Editorial differences

  • Having so much access to American television here in Australia means that we grow up watching words spelled as they are spelled in America. Different from us and mostly not acceptable for Australians to use in school, university or in business. Even our spell checkers default American spelling often. It drives me crazy when my seven-year-old daughter says, candy instead of candy, flashlight instead of torch, drugstore instead of drugstore, sidewalk instead of sidewalk and says she’s taking a shower instead of taking one. One thing that is easy to remember is that Americans use ‘z’ in many words, where we use ‘s’ and even pronounce ‘Z’ in the opposite way. Examples of use of ‘Z’; antagonize versus antagonize, analyze and analyze, aperitif and aperitif, etc. Americans also often shorten words by removing a letter like, anesthetic and anesthetic, archaeological and archaeological, mold against mold, favor versus favor, and behavior and behavior. There are word alterations like center to center, color to color, tire and tire, plow and plow, etc. So who should we blame or thank for all this American drama? 19th century American lexicographer Mr. Noah Webster of dictionary fame. He supposed that making the changes away from the British language would make America more superior and bypass them. It has certainly put them aside.

  • The Oxford comma, the Harvard comma, or the serial comma. There are supporters for and against its use. It is also known as the pretentious comma and at the end of the day is optional and up to the author unless you follow a particular style. We don’t use it as often in Australia as we do in Americans, although there are arguments that it clarifies meanings within sentences that can otherwise be confusing. What is it? It is the comma placed directly before the coordinating conjunction such as: and, or, or neither in a sequence of three terms or more. An example that uses the Oxford comma is: I have a recipe, a pot and an oven. Not using the comma would look like this: I have a recipe, a pot and an oven.

  • The exclamation point has been called the cheap whore of punctuation. My thoughts are, there is a place for it, but professionally it doesn’t belong. The more the merrier, it shouldn’t be applied either, and as F. Scott Fitzgerald put it, “Eliminate all these exclamation points. An exclamation point is like laughing at your own joke. It’s a useful way to convey emotion, irony, annoyance, or kindness when using six at a time, for example, as text, or on Facebook, email, or any other electronic medium. Also, this lays the groundwork for others to respond similarly with 17 !!!!! or ???????, like, ‘I just jumped out of a plane and my parachute opened !!!!!!’ Actually ?????? Cool!!!!!!’ Ridiculous.

  • I love the ampersand (&) logogram which personifies ‘y’ but when used correctly. It should not be used in any way or haphazardly. You don’t save on your word counting students. An ampersand originated from Latin, of course, as Y what does it mean Y. An example of good use might be a company title like Anders & Wallace Editing or in academic references such as (Anders and Judd, 2007). It would not be appropriate to use it to write something like ‘They put the bricks and mortar against the wall’.
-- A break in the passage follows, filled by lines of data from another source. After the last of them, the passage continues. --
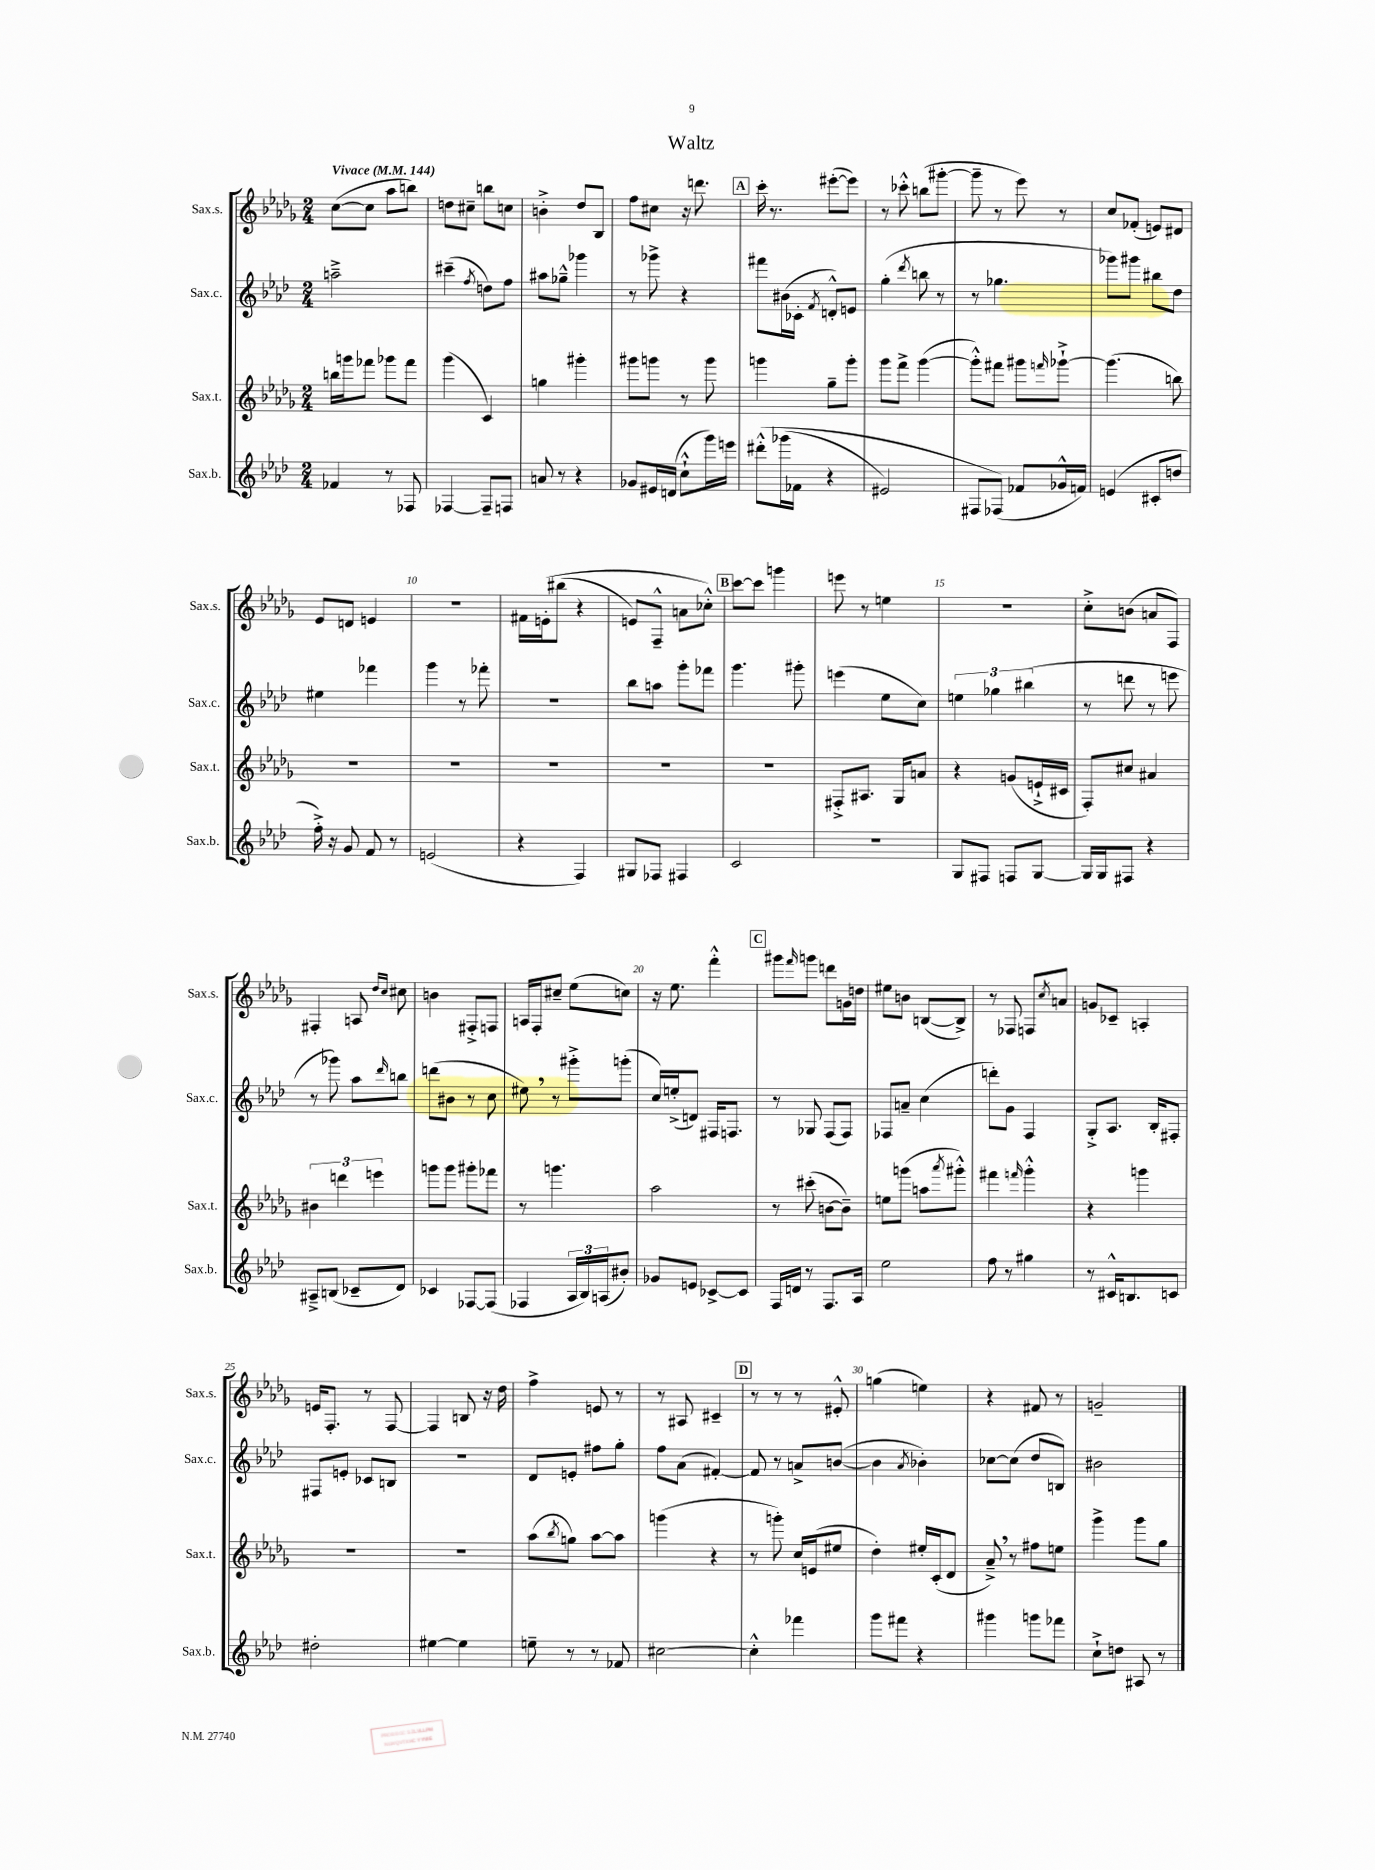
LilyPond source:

\header { title = "Waltz" }
<<
\new StaffGroup <<
\new Staff = "s0" \with { instrumentName = "Sax.s." shortInstrumentName = "Sax.s." } {
    \clef treble \key des \major \numericTimeSignature \time 2/4 \tempo "Vivace" 4 = 144
    c''8~( c''8 aes''8 b''8) |
    d''8 cis''8-- b''8 c''8 |
    b'4-.-> des''8 bes8 |
    f''8 cis''8 r16 d'''8. |
    \mark \markup { \box "A" } c'''16-. r8. eis'''8~-.( eis'''8) |
    r8 ces'''8-.-^ b''8( gis'''8~-. |
    gis'''8-- r8 ees'''8) r8 |
    c''8 fes'8-.( e'8) dis'8 |
    ees'8 d'8 e'4 |
    r2 |
    fis'16 e'16-.\( bis''8( r4 |
    e'8) f8---^ a'8 ces''8-.-^\) |
    \mark \markup { \box "B" } c'''8~ c'''8 g'''4 |
    e'''8 r8 e''4 |
    R2 |
    c''8-.-> b'8( a'8 f8) |
    fis4-. a8 \grace { des''16 c''16 } cis''8 |
    b'4 fis8-.-> f8 |
    a16 f16-. cis''8-- ees''8( c''8) |
    r16 ees''8. f'''4-.-^ |
    \mark \markup { \box "C" } gis'''8 \grace { f'''16 } g'''8 d'''8 g'16 d''16 |
    eis''8 b'8 b8~( b8->) |
    r8 fes8 f8 \acciaccatura { c''8 } a'8 |
    g'8 ces'8-- a4-. |
    e'16 f8.-. r8 f8~ |
    f4 b8 r16 des''16 |
    f''4-> e'8 r8 |
    r8 ais8 cis'4-- |
    \mark \markup { \box "D" } r8 r8 r8 eis'8-.-^ |
    g''4( e''4) |
    r4 fis'8 r8 |
    g'2-- \bar "|." |
}
\new Staff = "s1" \with { instrumentName = "Sax.c." shortInstrumentName = "Sax.c." } {
    \clef treble \key aes \major \numericTimeSignature \time 2/4
    a''2---> |
    cis'''4--( \acciaccatura { f''8 } d''8) f''8 |
    ais''8 ges''8---^ ges'''4 |
    r8 ges'''8-> r4 |
    \mark \markup { \box "A" } fis'''8 bis'16( ces'16-. \acciaccatura { f'8 } d'8-.-^) e'8 |
    g''4-.( \acciaccatura { des'''8 } b''8 r8 |
    r8 ges''4. |
    ges'''8) gis'''8 bis''8 des''8 |
    eis''4 fes'''4 |
    g'''4 r8 fes'''8-. |
    R2 |
    bes''8 a''8 g'''8-. fes'''8 |
    \mark \markup { \box "B" } g'''4. gis'''8-. |
    e'''4( ees''8 c''8) |
    \tuplet 3/2 { e''4 ges''4 bis''4( } |
    r8 d'''8 r8 e'''8 |
    r8 ges'''8) aes''8 \grace { des'''16 } b''8 |
    d'''8( bis'8 r8 c''8 |
    eis''8) \breathe r8 gis'''8-.-> g'''8-.( |
    c''16) e''16-.->( d'8) fis16 f8. |
    \mark \markup { \box "C" } r8 ges8 f8( f8) |
    fes8 a'8-- c''4( |
    d'''8-.) g'8 f4 |
    g8-.-> aes8. bes16-. fis8-. |
    fis8 e'8-. ces'8 b8 |
    R2 |
    des'8 e'8-. fis''8 g''8-. |
    f''8 aes'8( fis'4~-.) |
    \mark \markup { \box "D" } fis'8 r8 a'8-> b'8~( |
    b'4 \acciaccatura { aes'8 } bes'4-.) |
    ces''8~ ces''8( des''8 b8) |
    bis'2 \bar "|." |
}
\new Staff = "s2" \with { instrumentName = "Sax.t." shortInstrumentName = "Sax.t." } {
    \clef treble \key des \major \numericTimeSignature \time 2/4
    b''16 g'''16 fes'''8 ges'''8 fes'''8 |
    ges'''4( c'4) |
    g''4 gis'''4-. |
    gis'''8 g'''8 r8 g'''8 |
    \mark \markup { \box "A" } g'''4 ges''8-- g'''8-. |
    ges'''8 f'''8-> ges'''4~( |
    ges'''8-.-^) fis'''8 gis'''8 \grace { f'''16 } ges'''8~-!-> |
    ges'''4.( b''8) |
    r2 |
    R2 |
    R2 |
    R2 |
    \mark \markup { \box "B" } R2 |
    fis8-.-> ais8. ges16 a'8 |
    r4 g'8( e'16-!-> cis'16 |
    f8-.) cis''8 ais'4 |
    \tuplet 3/2 { bis'4 d'''4 e'''4 } |
    g'''8 g'''8 gis'''8-. fes'''8 |
    r8 g'''4. |
    aes''2 |
    \mark \markup { \box "C" } r8 cis'''8-.( b'8~ b'8--) |
    e''8 g'''8( a''8 \acciaccatura { aes'''8 } gis'''8-.-^) |
    fis'''4 \grace { f'''16 } ges'''4-.-^ |
    r4 g'''4 |
    R2 |
    R2 |
    aes''8( \acciaccatura { bes''8 } g''8) aes''8~ aes''8 |
    g'''4( r4 |
    \mark \markup { \box "D" } r8 g'''8-.) c''16 e'16( eis''8 |
    des''4-.) eis''16-. c'16-.( des'8 |
    aes'8--->) \breathe r8 fis''8 e''8 |
    ges'''4-> ges'''8 ges''8 \bar "|." |
}
\new Staff = "s3" \with { instrumentName = "Sax.b." shortInstrumentName = "Sax.b." } {
    \clef treble \key aes \major \numericTimeSignature \time 2/4
    fes'4 r8 fes8 |
    fes4~ fes8-- f8 |
    a'8 r8 r4 |
    ges'8 eis'16 d'16( c''8-!-^ g'''16) e'''16 |
    \mark \markup { \box "A" } dis'''8-.-^\( ges'''16( fes'16 r4 |
    eis'2) |
    fis8 fes8(\) fes'8 ges'16-^ f'16) |
    e'4( cis'8-. d''8 |
    f''16-.->) r16 g'8 f'8 r8 |
    e'2( |
    r4 f4) |
    gis8 fes8 fis4 |
    \mark \markup { \box "B" } c'2 |
    r2 |
    g8 fis8 f8 g8~ |
    g16 g16 fis8 r4 |
    ais8---> b8( ces'8-- des'8) |
    ces'4 fes8~ fes8( |
    fes4 \tuplet 3/2 { aes16 bes16) a16( } bis'8-.) |
    ges'8 e'8 ces'8~-> ces'8 |
    \mark \markup { \box "C" } f16 d'16 r8 f8. aes16 |
    ees''2 |
    f''8 r8 gis''4 |
    r8 cis'16-^ b8. c'8 |
    dis''2-. |
    eis''4~ eis''4 |
    e''8-- r8 r8 fes'8 |
    cis''2~ |
    \mark \markup { \box "D" } cis''4-.-^ fes'''4 |
    g'''8 fis'''8 r4 |
    gis'''4 g'''8 fes'''8 |
    c''8-!-> d''8 ais8 r8 \bar "|." |
}
>>
>>
\layout { \context { \Score \override BarNumber.break-visibility = ##(#f #t #t) barNumberVisibility = #(every-nth-bar-number-visible 5) } }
  • Using fonts looks like fun. But there is a place for countless font practices, like on a circus banner or in a comic. That’s right, people without comics, however whimsical, should be used in a comic, and nowhere else. Particular fonts work best on paper (times new roman, courier or fonts with feet / serif) and others better on screen (Sans-serif, Helvetica, Century gothic, Verdana, Arial or fonts without feet / sans serif). Although the pixel resolution has changed, you still need to consider small devices. I think using a particular font or fonts can really affect readability, so my advice is not to ‘mix’ them. It is fine when making a mixed tape, but not for a letter or other document. Service your readers. Don’t use impact for a full page, or combine it with Bradley’s hand pages and papyrus … well, pffftt. I have no idea what wings are for.